#### BAGIAN TEKS
MAKALAH ALIRAN PSIKOLOGI PENDIDIKAN
(KOGNITIF, GESTALT, TRANSPERSONAL)
BAB
I
PENDAHULUAN
A.
Latar
Belakang
Dewasa ini, manusia
sebagai objek material dalam pembelajaran ilmu psikologi tentu memiliki kepribadian
dan tingkah laku yang berbeda satu dengan yang lainnya. Manusia memiliki
kecerdasan, akal pikiran, tingkah laku yang berbeda dari makhluk lainnya.
Keunggulan manusia yang unik tersebut, menjadi objek pembelajaran ilmu pengetahuan
terutama ilmu psikologi.
Seiring dengan
perkembangan zaman dan berkembangnya rasa keingintahuan dalam memahami manusia,
mulailah bermunculan tokoh-tokoh beserta teori-teori dan aliran psikologi yang
mendukung penjelasan mengenai karakter, tingkah laku serta kejiwaan manusia.
Setiap aliran yang muncul memiliki paham dan pengertian yang berbeda terhadap
objek yang sama yaitu manusia. Seperti aliran Gestalt yang menekankan pada
suatu totalitas. Sedangkan aliran Kognitif dan aliran Transpersonal memiliki
paham yang berbeda dengan aliran Gestalt. Berdasarkan perbedaan tersebut, dalam
makalah ini penulis tertarik untuk membahas beberapa aliran psikologi seperti
aliran psikologi Gestalt, aliran psikologi Kognitif, dan aliran psikologi Transpersonal.
B.
Rumusan
Masalah
1. Apakah itu aliran psikologi Gestalt,
Kognitif, dan Transpersonal?
2. Bagaimanakah prinsip-prinsip belajar
dari aliran psikologi Gestalt dan aliran psikologi Kognitif?
3. Bagaimanakah konsep dasar dari aliran psikologi
Transpersonal?

#### DATA TERSEDIA

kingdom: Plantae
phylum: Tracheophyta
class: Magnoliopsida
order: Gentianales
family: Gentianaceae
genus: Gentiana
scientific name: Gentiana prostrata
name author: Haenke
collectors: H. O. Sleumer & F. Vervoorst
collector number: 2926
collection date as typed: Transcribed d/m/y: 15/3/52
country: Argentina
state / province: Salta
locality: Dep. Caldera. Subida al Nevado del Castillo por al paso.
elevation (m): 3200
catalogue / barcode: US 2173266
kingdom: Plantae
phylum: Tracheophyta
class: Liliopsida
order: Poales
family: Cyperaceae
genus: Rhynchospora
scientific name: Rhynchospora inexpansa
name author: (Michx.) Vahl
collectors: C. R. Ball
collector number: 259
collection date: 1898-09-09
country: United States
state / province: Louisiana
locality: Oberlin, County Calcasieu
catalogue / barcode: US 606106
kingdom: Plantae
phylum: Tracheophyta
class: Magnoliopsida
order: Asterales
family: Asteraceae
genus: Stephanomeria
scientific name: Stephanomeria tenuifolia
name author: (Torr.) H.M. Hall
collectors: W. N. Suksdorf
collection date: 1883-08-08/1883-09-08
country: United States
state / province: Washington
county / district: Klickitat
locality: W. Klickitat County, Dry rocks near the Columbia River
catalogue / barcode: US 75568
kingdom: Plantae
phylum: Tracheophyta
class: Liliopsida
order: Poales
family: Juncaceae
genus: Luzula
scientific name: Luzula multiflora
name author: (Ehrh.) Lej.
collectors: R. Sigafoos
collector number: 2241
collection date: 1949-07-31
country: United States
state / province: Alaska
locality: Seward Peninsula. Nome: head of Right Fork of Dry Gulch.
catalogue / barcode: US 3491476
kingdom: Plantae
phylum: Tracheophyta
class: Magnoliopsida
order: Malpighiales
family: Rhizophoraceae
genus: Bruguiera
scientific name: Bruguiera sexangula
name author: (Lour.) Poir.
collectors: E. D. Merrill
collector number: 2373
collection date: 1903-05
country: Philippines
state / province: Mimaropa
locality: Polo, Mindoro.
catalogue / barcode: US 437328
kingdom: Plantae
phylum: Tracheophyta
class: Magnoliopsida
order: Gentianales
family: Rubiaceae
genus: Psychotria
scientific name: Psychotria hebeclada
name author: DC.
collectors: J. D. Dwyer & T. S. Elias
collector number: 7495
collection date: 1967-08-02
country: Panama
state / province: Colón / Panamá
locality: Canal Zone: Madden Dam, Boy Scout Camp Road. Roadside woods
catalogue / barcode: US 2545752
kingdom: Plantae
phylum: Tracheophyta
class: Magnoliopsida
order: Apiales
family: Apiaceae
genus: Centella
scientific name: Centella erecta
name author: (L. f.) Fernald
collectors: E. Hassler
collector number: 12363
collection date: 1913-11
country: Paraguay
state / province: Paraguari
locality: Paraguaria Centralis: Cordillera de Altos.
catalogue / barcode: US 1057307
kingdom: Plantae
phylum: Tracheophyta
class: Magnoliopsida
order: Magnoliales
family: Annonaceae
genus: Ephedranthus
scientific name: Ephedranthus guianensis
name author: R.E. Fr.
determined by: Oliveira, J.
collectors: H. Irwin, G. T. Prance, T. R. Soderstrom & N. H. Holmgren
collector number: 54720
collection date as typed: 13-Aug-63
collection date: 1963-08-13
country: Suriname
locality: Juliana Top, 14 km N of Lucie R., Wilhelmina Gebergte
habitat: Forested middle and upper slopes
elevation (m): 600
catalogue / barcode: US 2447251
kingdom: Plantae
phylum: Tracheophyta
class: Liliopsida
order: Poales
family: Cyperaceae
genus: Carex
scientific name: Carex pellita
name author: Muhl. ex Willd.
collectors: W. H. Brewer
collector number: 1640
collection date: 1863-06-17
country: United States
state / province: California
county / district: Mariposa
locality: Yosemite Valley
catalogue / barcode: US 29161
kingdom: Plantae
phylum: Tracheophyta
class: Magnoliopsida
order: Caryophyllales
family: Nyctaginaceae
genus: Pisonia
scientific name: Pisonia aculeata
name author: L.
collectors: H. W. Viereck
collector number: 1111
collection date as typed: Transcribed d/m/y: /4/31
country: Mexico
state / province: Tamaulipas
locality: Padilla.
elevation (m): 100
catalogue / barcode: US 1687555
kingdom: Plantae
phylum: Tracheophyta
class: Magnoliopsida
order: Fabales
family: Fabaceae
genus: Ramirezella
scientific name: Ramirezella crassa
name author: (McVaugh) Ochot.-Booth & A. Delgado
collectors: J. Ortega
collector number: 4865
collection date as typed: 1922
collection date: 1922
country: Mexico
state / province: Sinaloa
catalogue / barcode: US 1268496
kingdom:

#### ARAHAN TUGAS
Teruskan makalah tentang aliran psikologi pendidikan, mulai tepat sesudah butir ketiga rumusan masalah.

#### JAWABAN TUGAS
C.
Tujuan
Masalah
1. Mengetahui
aliran psikologi Gestalt, Kognitif, dan Transpersonal.
2. Menjelaskan
prinsip-prinsip belajar dari aliran psikologi Gestalt, an aliran psikologi
Kognitif.
3. Menjelaskan
konsep dasar dari aliran psikologi Transpersonal.
BAB
II
PEMBAHASAN
A.
Aliran
Psikologi Gestalt
Menurut
(Alex, 2007 : 116), kata Gestalt berasal dari bahasa Jerman, yang dalam bahasa
inggris berarti form, shape,configuration,
whole; dalam bahasa indonesia berarti “bentuk” atau “konfigurasi”, “hal”,
“peristiwa”, “pola”, “totalitas”, atau “bentuk keseluruhan”.
Tokoh
yang dianggap sebagai pendiri aliran Gesalt ini adalah Max Wertheimer (1880 -
1943) yang meneliti tentang pengamatan dan problem solving. Menurut (Sugihartono
dkk, 2007 : 105), sumbangannya diikuti oleh Koffka (1886-1941) yang menguraikan
secara terperinci tentang hukum-hukum pengamatan, kemudian Wolfgang Kohler
(1887-1959) yang meneliti tentang insight
pada simpanse. Penelitian-penelitian ini menumbuhkan psikologi gestalt yang menekankan
bahasan pada maslah konfigurasi, struktur, dan pemetaan dalam pengalaman.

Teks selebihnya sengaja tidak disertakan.